▶ [Aim of the exercise] Transcribe only part of the material below: the lines from the one containing "ring mcp: (403, 484)" through the one containing "thumb tip: (431, 511)", inclusive, exactly as written.

▶ [Provided information]
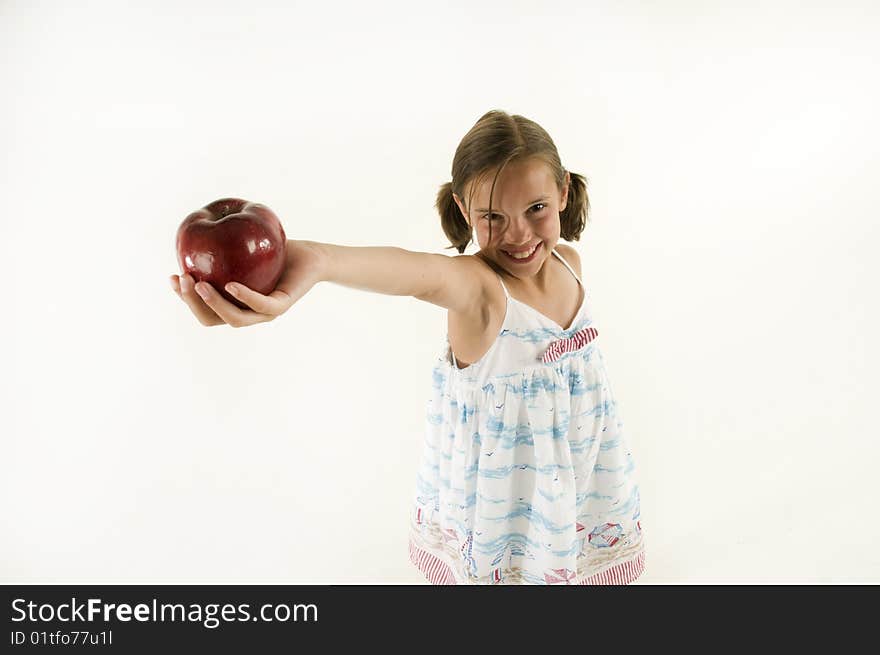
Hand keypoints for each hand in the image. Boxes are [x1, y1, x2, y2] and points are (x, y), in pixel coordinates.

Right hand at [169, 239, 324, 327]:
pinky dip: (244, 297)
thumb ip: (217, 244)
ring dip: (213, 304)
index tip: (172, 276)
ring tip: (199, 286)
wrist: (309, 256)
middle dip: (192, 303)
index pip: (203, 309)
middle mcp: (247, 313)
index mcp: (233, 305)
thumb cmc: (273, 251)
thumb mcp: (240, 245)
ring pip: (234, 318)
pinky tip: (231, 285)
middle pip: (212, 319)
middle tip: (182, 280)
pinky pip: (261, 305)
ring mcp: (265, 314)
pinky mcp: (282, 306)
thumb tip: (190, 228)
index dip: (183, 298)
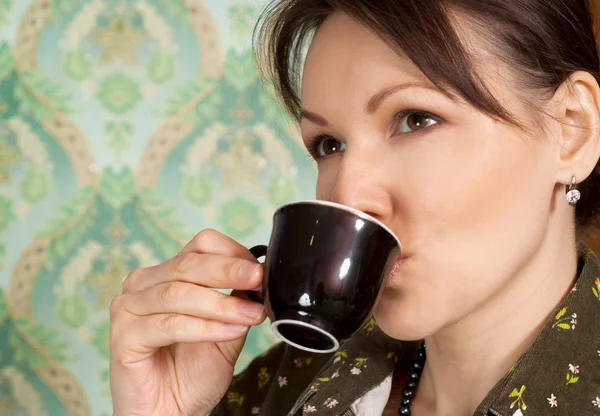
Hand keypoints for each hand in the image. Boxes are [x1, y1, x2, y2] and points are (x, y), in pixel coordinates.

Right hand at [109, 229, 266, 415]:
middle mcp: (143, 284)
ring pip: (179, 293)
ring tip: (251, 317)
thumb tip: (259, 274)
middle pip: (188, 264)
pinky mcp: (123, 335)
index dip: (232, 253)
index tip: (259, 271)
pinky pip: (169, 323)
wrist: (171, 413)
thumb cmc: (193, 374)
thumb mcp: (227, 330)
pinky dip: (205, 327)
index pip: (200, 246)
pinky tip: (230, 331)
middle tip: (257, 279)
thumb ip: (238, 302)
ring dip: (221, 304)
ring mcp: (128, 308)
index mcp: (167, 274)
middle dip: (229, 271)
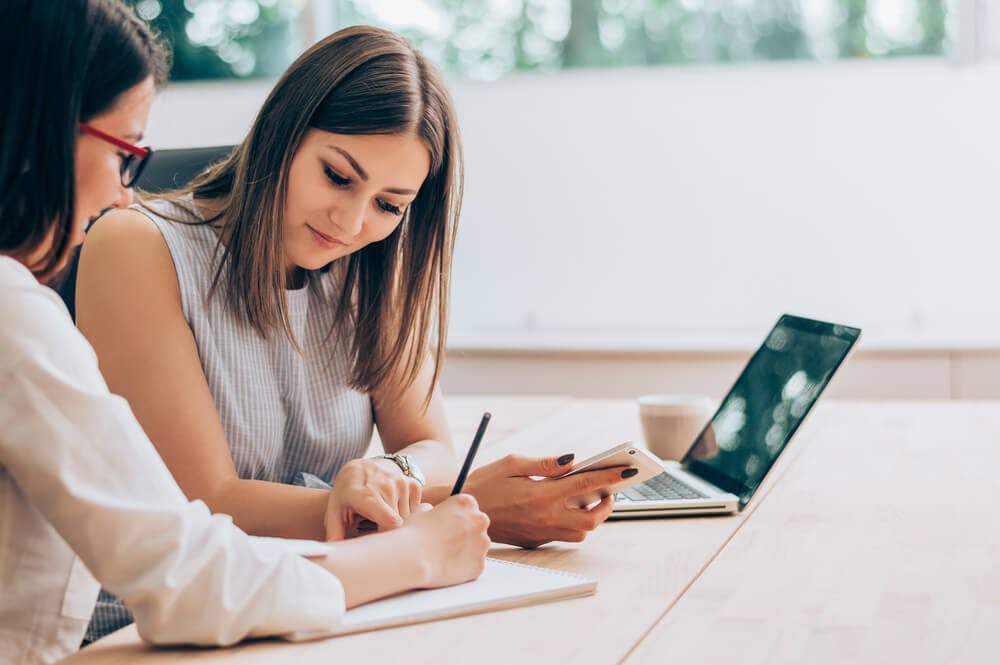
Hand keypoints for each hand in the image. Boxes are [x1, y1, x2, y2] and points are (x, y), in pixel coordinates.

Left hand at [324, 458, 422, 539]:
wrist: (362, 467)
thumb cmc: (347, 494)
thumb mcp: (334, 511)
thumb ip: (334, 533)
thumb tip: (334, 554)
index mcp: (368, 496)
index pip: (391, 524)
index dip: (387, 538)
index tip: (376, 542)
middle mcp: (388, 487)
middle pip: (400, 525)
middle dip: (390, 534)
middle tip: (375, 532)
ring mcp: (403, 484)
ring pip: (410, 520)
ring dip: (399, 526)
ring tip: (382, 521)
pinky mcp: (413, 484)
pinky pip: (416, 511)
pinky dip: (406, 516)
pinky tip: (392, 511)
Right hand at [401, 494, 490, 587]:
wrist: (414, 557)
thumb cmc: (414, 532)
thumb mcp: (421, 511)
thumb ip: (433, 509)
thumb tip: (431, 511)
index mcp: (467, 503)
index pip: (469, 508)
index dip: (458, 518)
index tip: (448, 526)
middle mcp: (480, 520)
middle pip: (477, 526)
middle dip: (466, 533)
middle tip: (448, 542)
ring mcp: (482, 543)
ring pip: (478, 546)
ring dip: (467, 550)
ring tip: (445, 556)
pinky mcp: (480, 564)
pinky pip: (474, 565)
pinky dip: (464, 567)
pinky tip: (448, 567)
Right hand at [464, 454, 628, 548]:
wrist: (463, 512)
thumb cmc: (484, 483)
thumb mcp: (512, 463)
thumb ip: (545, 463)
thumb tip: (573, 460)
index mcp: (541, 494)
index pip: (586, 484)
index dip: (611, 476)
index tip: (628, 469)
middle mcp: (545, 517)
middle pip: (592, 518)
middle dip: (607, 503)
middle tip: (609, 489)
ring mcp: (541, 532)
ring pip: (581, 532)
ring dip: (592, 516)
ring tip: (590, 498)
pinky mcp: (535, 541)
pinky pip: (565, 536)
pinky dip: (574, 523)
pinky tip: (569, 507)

▶ [Reply]
ring mcp: (403, 484)
ring pip: (410, 520)
ring dip: (399, 526)
ring tip: (382, 521)
pinky mcp: (413, 484)
pinky pip: (416, 511)
pinky dip: (406, 516)
pinky tip: (392, 511)
Right hand at [401, 494, 490, 587]:
wrist: (414, 557)
thumb cmc: (414, 532)
thumb mcp: (421, 511)
thumb ip: (433, 509)
thumb tip: (431, 511)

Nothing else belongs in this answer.